Iceland, Norway and Japan are three of the largest countries still hunting whales on a enormous scale, flouting international restrictions despite a ban on commercial takes which was put in place over 30 years ago by the organisation who regulate whaling the IWC (International Whaling Commission).
Contrary to popular belief, in Iceland less than 2% of the population consume whale meat (it being more popular for the ‘novelty’ factor with tourists) it is also exported to Japan where demand is higher. In Norway there is little demand for whale meat and still they are committed to continuing hunting despite the fact it has been proven that it is not possible to humanely kill a large animal such as a whale, in open water – causing unnecessary suffering. It is not just large whales which are hunted. In Peru, although cetacean hunting and killing has been prohibited, the practice of killing dolphins continues in secret, undertaken by fishermen in small boats using nets and harpoons. The meat is then sold in local markets where demand is high.
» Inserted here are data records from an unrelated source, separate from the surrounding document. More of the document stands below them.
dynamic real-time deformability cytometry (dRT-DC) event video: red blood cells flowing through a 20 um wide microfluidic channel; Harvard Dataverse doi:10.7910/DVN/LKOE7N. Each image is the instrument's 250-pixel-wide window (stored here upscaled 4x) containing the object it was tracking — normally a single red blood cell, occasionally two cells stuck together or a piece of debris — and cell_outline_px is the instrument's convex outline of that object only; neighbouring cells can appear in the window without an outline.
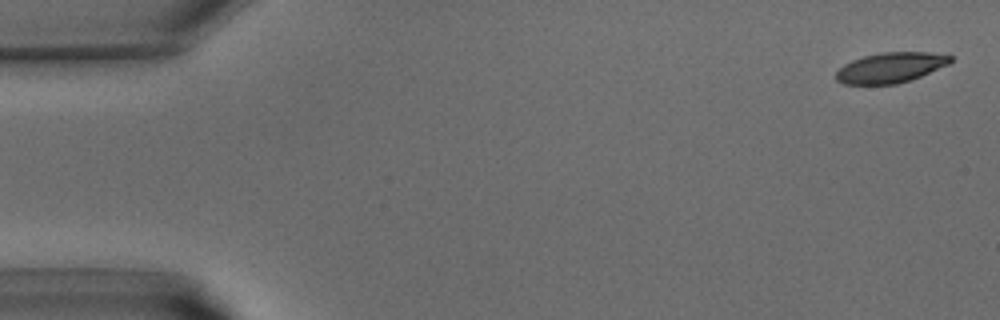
{"species": "common noctule bat (a hibernating species)", "species_latin": "Nyctalus noctula", "temperature_condition": "warm", "stored_images_in_passage": 40, "camera_frame_rate_fps": 3000, "um_per_image_px": 0.085, "animal": {"sex": "male", "body_mass_g": 15.6}, "frame": {"image": 1, "passage_image": 1, "time_ms": 0.0, "image_size_px": [1000, 320], "cell_outline_px": [[952, 60], [948, 64], [920, 76], [896, 84], [844, 84], [836, 80], [836, 72], [844, 64], [852, 60], [864, 56], [880, 52], [928, 52], [952, 56]], "centroid_in_image_um": [75.66, 5.74], "position_along_channel_um": 9.3, "area_um2": 19.94}}
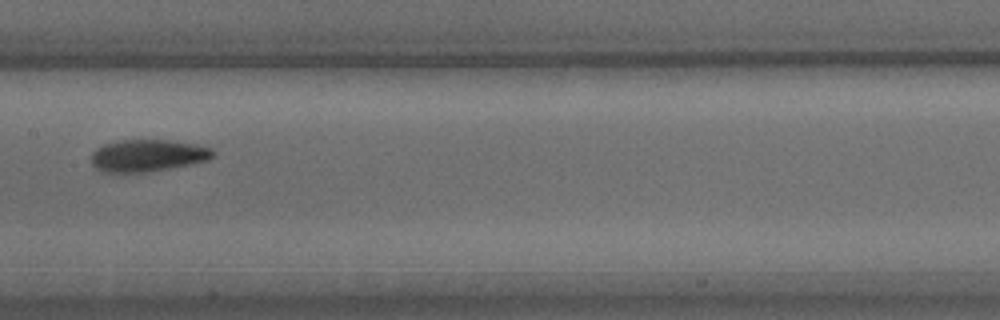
{"frame": {"image": 2, "passage_image": 20, "time_ms": 6.333, "image_size_px": [1000, 320], "cell_outline_px": [[216, 152], [208, 160], [148, 172], [100, 172], [92, 164], [92, 152], [96, 148], [104, 144], [120, 140], [168, 140], [196, 144], [212, 148]], "centroid_in_image_um": [12.53, 13.21], "position_along_channel_um": 194.9, "area_um2": 22.66}}
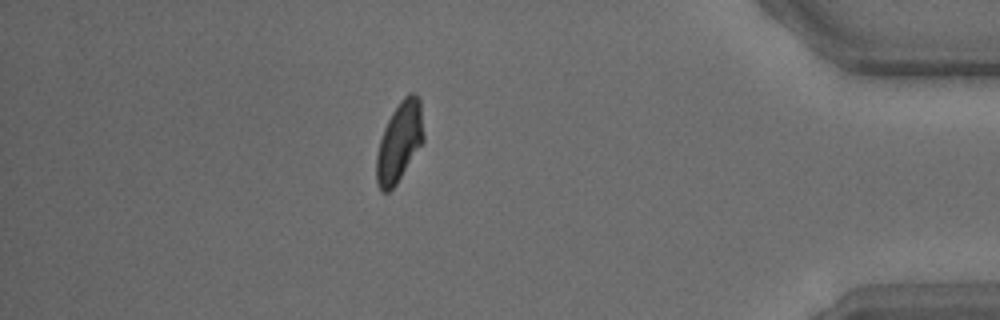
{"frame": {"image": 3, "passage_image": 35, "time_ms": 11.333, "image_size_px": [1000, 320], "cell_outline_px": [[424, 140], [396, 184], [388, 192], [380, 192], [376, 184], [376, 156], [380, 140], [384, 128], [392, 112], [400, 100], [408, 92], [416, 92], [420, 96], [424, 136]], "centroid_in_image_um": [33.95, 12.02], "position_along_channel_um": 401.3, "area_um2": 22.02}}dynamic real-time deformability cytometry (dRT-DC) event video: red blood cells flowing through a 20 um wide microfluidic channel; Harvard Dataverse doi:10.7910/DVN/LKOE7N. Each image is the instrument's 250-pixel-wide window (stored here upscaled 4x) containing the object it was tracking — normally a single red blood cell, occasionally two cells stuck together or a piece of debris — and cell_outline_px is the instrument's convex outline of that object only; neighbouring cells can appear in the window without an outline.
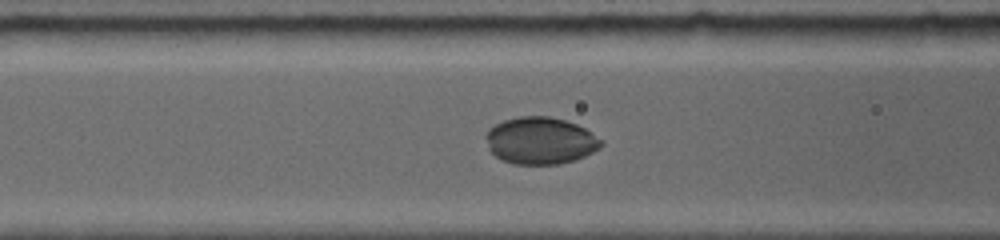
{"species": "common noctule bat (a hibernating species)", "species_latin": "Nyctalus noctula", "temperature_condition": "room temperature", "stored_images_in_passage": 31, "camera_frame_rate_fps": 5000, "um_per_image_px": 0.085, "animal": {"sex": "female", "body_mass_g": 19.0, "forearm_length_mm": 56.7}, "frame": {"image": 1, "passage_image": 12, "time_ms": 5.2, "image_size_px": [1000, 240], "cell_outline_px": [[600, 144], [592, 152], [576, 160], [560, 164], [512, 164], [496, 156], [492, 152], [488, 140], [488, 132], [496, 124], [504, 120], [520, 116], [548, 116], [564, 120], [576, 124], [584, 128], [600, 140]], "centroid_in_image_um": [45.94, 11.96], "position_along_channel_um": 120.7, "area_um2": 30.81}}
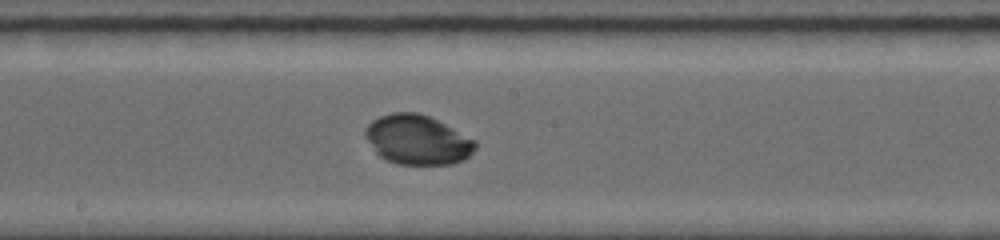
{"frame": {"image": 2, "passage_image": 18, "time_ms": 7.6, "image_size_px": [1000, 240], "cell_outline_px": [[476, 148], [464, 160], [452, 164], [396, 164], [380, 156], [376, 152], [364, 136], [364, 132], [368, 124], [372, 120], [380, 116], [392, 112], [416, 112], [428, 116], [476, 140]], "centroid_in_image_um": [35.47, 11.88], "position_along_channel_um": 212.7, "area_um2": 31.56}}
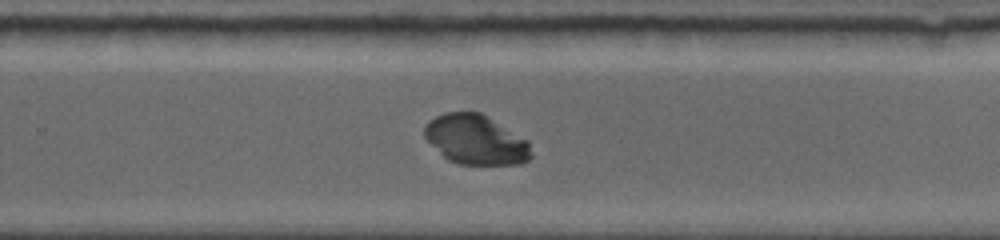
{"frame": {"image": 3, "passage_image": 23, "time_ms": 9.6, "image_size_px": [1000, 240], "cell_outline_px": [[532, 156], [528, 160], [520, 164], [456, 164], [448, 160], [424, 136], [424, 128], [428, 120], [444, 112], [480, 112], [528, 140]], "centroid_in_image_um": [40.44, 11.87], "position_along_channel_um": 289.4, "area_um2": 30.69}}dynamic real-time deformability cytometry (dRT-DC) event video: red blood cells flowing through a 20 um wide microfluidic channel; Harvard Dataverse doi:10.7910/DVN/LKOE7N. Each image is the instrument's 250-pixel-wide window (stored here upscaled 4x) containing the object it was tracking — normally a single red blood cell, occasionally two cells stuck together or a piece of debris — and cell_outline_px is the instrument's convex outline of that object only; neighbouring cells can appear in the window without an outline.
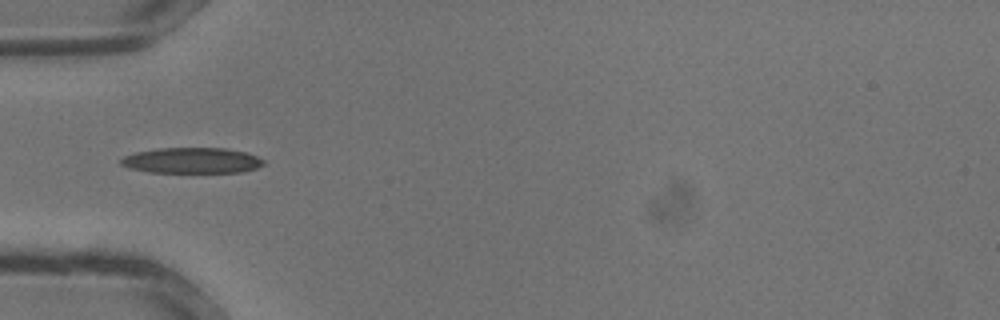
{"species": "common noctule bat (a hibernating species)", "species_latin": "Nyctalus noctula", "temperature_condition": "warm", "stored_images_in_passage": 33, "segment_of_instrument_passage": [2, 2], "camera_frame_rate_fps": 3000, "um_per_image_px": 0.085, "animal": {"sex": "male", "body_mass_g": 13.3}, "frame": {"image": 1, "passage_image": 11, "time_ms": 3.333, "image_size_px": [1000, 320], "cell_outline_px": [[264, 164], [256, 168], [244, 172], [148, 172], [128, 168], [120, 164], [120, 160], [124, 156], [136, 152], [160, 148], [224, 148], [244, 152], [256, 156], [264, 160]], "centroid_in_image_um": [16.29, 13.64], "position_along_channel_um": 68.7, "area_um2": 21.27}}
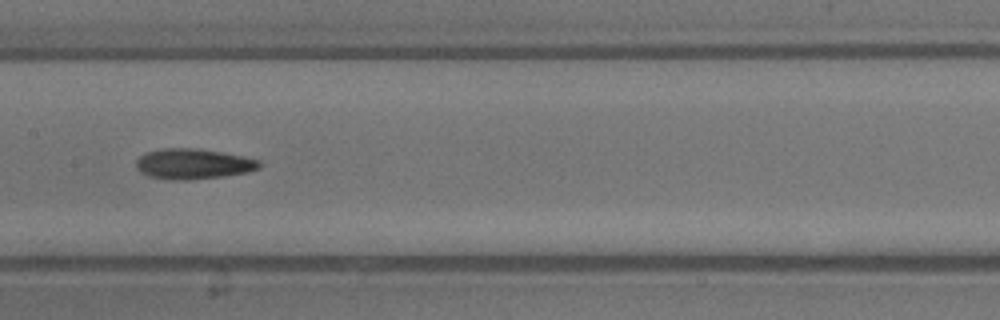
{"frame": {"image": 2, "passage_image": 17, "time_ms": 5.333, "image_size_px": [1000, 320], "cell_outline_px": [[264, 164], [260, 168], [248, 172], [220, 176], [188, 180], [172, 180], [148, 176], [140, 172], [136, 168], [136, 160], [144, 152], [164, 148], [200, 148], [244, 156], [260, 160]], "centroid_in_image_um": [16.43, 13.92], "position_along_channel_um": 191.0, "area_um2": 22.08}}
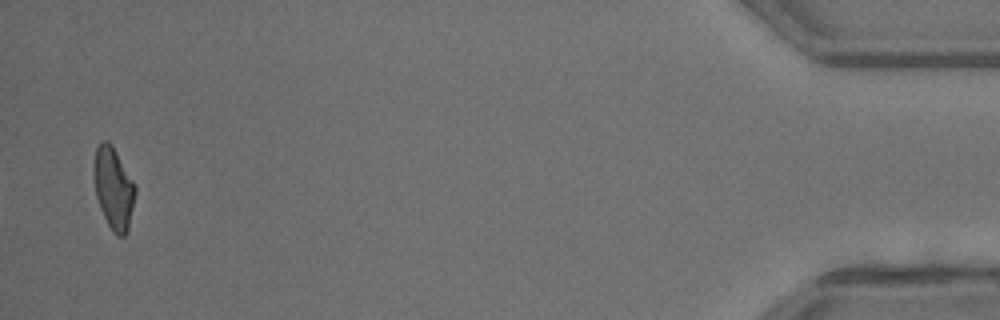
{"frame": {"image": 3, "passage_image": 33, "time_ms": 10.667, "image_size_px": [1000, 320], "cell_outline_px": [[136, 192], [128, 232], [124, 236], [116, 236], [112, 232], [100, 208], [96, 196], [92, 172], [92, 168], [96, 148], [104, 140], [108, 140], [112, 144], [136, 184]], "centroid_in_image_um": [9.65, 16.0], "position_along_channel_um": 425.5, "area_um2": 20.17}}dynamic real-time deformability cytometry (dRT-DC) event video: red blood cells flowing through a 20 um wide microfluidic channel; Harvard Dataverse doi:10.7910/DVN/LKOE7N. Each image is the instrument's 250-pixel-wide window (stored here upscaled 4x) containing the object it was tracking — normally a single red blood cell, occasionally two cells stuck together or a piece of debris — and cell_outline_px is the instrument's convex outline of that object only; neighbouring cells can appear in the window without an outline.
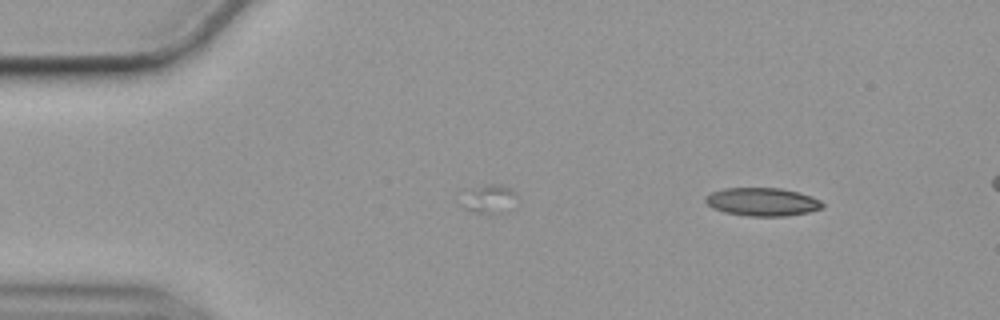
{"species": "common noctule bat (a hibernating species)", "species_latin": "Nyctalus noctula", "temperature_condition": "cold", "stored_images_in_passage": 47, "camera_frame_rate_fps": 3000, "um_per_image_px": 0.085, "animal": {"sex": "female", "body_mass_g": 19.9}, "frame": {"image": 1, "passage_image": 1, "time_ms": 0.0, "image_size_px": [1000, 320], "cell_outline_px": [[824, 208], [808, 212], [784, 216], [748, 216], [724, 212], [712, 208], [704, 200], [704, 196], [712, 192], [724, 188], [780, 188], [800, 192], [812, 196], [820, 200], [824, 204]], "centroid_in_image_um": [64.8, 17.15], "position_along_channel_um": 20.2, "area_um2": 19.36}}
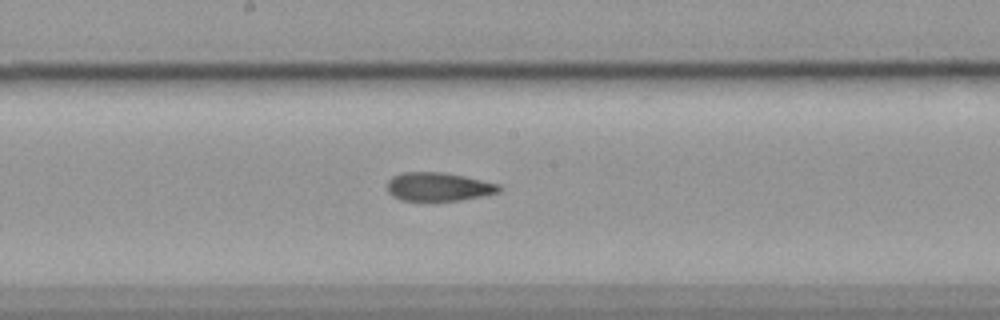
{"frame": {"image": 2, "passage_image": 24, "time_ms": 7.667, "image_size_px": [1000, 320], "cell_outline_px": [[500, 192], [460, 200], [400, 200], [392, 196], [388, 192], [388, 180], [392, 176], [400, 172], [444, 172], [464, 176], [500, 184]], "centroid_in_image_um": [37.24, 15.86], "position_along_channel_um": 211.0, "area_um2": 18.55}}
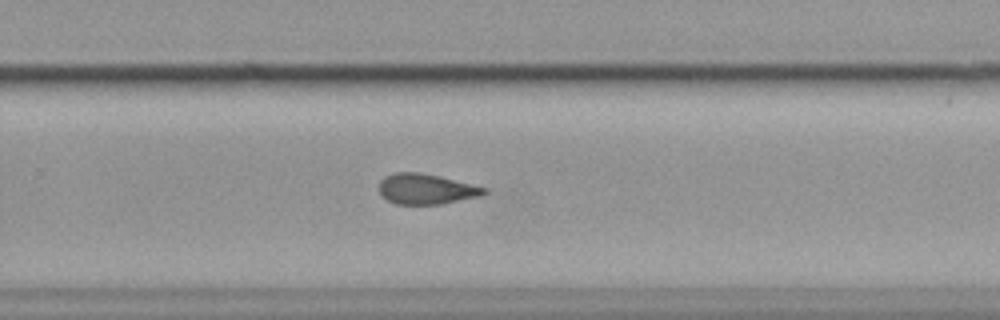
{"frame": {"image": 3, "passage_image": 31, "time_ms": 10.0, "image_size_px": [1000, 320], "cell_outline_px": [[488, 192], [480, 196], [440, 204], [396, 204], [380, 196], [380, 180], [384, 176], [396, 172], [420, 172], [440, 176], [488, 188]], "centroid_in_image_um": [36.22, 16.06], "position_along_channel_um": 293.6, "area_um2": 18.67}, "authors_computed_cell_mechanics": {"area_um2": 19.1318, "velocity_mm_per_s": 3.5601, "shape_relaxation_time_tau1_ms": null, "shape_relaxation_time_tau2_ms": 3.9694, "deformation_change_tau1": null, "deformation_change_tau2": 0.12}}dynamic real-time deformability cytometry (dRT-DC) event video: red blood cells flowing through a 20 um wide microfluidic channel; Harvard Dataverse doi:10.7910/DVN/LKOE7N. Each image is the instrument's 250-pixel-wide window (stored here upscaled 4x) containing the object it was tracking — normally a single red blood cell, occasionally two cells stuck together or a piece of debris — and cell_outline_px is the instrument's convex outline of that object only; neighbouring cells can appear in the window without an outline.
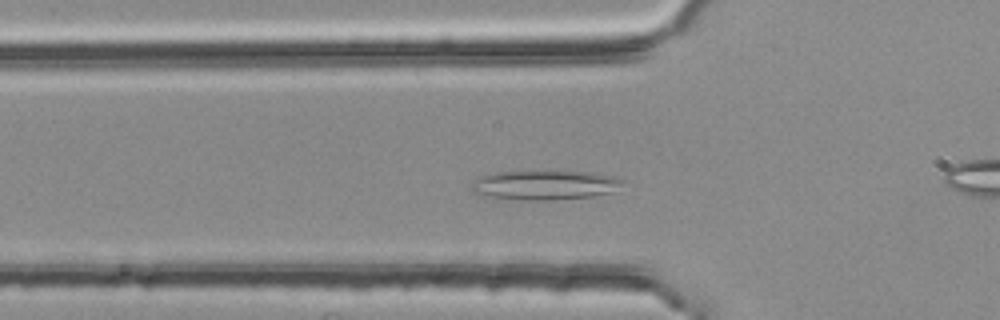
{"species": "common noctule bat (a hibernating species)", "species_latin": "Nyctalus noctula", "temperature_condition": "room temperature", "stored_images_in_passage": 48, "camera_frame_rate_fps": 3000, "um_per_image_px": 0.085, "animal": {"sex": "female", "body_mass_g": 25.1}, "frame": {"image": 1, "passage_image": 14, "time_ms": 4.333, "image_size_px": [1000, 320], "cell_outline_px": [[624, 180], [612, 192], [592, 196], [556, 200], [520, 200], [492, 196], [472, 192], [472, 180], [480, 176], [496, 172], [548, 168], [592, 172], [612, 176]], "centroid_in_image_um": [46.29, 15.67], "position_along_channel_um": 79.5, "area_um2": 26.88}}
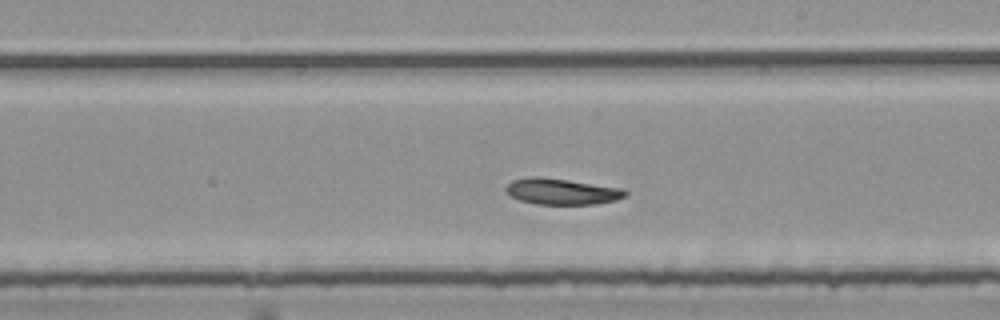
{"frame": {"image": 2, "passage_image": 27, "time_ms": 8.667, "image_size_px": [1000, 320], "cell_outline_px": [[628, 196], [616, 200], [596, 204], [536, 204], [520, 200], [512, 196], [504, 188], [512, 180], [528, 176], [540, 176], [624, 188], [628, 192]], "centroid_in_image_um": [47.79, 16.27], "position_along_channel_um": 241.2, "area_um2": 18.26}}
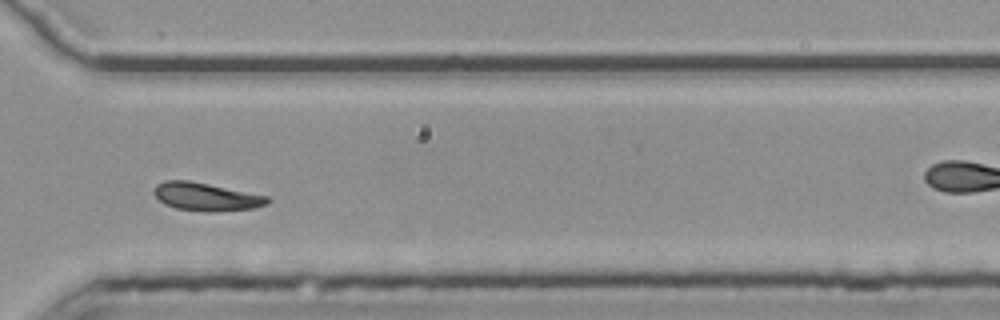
{"frame": {"image": 3, "passage_image": 36, "time_ms": 11.667, "image_size_px": [1000, 320], "cell_outline_px": [[272, 200], [268, 204], [256, 208], [176, 208], [164, 204], [152, 192], [156, 184], [164, 180], [188, 180], [268, 196]], "centroid_in_image_um": [17.48, 16.65], "position_along_channel_um": 353.1, "area_um2": 17.4}}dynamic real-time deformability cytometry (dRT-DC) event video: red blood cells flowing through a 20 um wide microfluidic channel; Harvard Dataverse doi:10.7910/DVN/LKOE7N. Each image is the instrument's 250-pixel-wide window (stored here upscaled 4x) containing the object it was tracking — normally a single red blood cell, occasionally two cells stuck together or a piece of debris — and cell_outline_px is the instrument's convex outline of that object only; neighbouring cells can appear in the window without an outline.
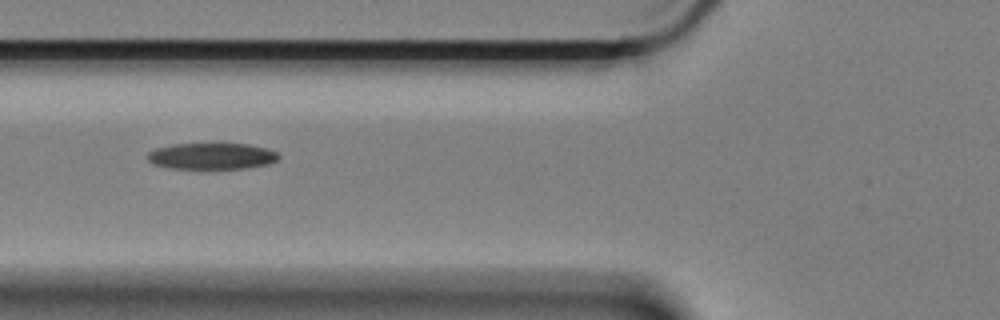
{"species": "Egyptian fruit bat (a non-hibernating species)", "species_latin": "Rousettus aegyptiacus", "temperature_condition": "cold", "stored_images_in_passage": 17, "camera_frame_rate_fps": 3000, "um_per_image_px": 0.085, "animal": {"sex": "female"}, "frame": {"image": 1, "passage_image": 6, "time_ms": 1.667, "image_size_px": [1000, 320], "cell_outline_px": [[272, 156], [268, 160], [248, 164], [176, 164], [156, 160], [156, 156], [168, 152], [188, 148], [248, 148], [268, 152]], "centroid_in_image_um": [18.24, 13.28], "position_along_channel_um": 107.6, "area_um2": 11.39}}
Japanese whaling is said to support scientific research, however most of the whale meat ends up in restaurants and supermarkets, or in the case of Norway even in pet foods. In both Japan and Norway the whaling industry is subsidised by their respective governments so why are they determined to continue with an industry which is not only unprofitable but also demand for the ‘product’ is in decline? Whaling is unnecessary, cruel and does nothing for the reputation of the countries who continue to cling on to the argument that what they are doing is ‘traditional’.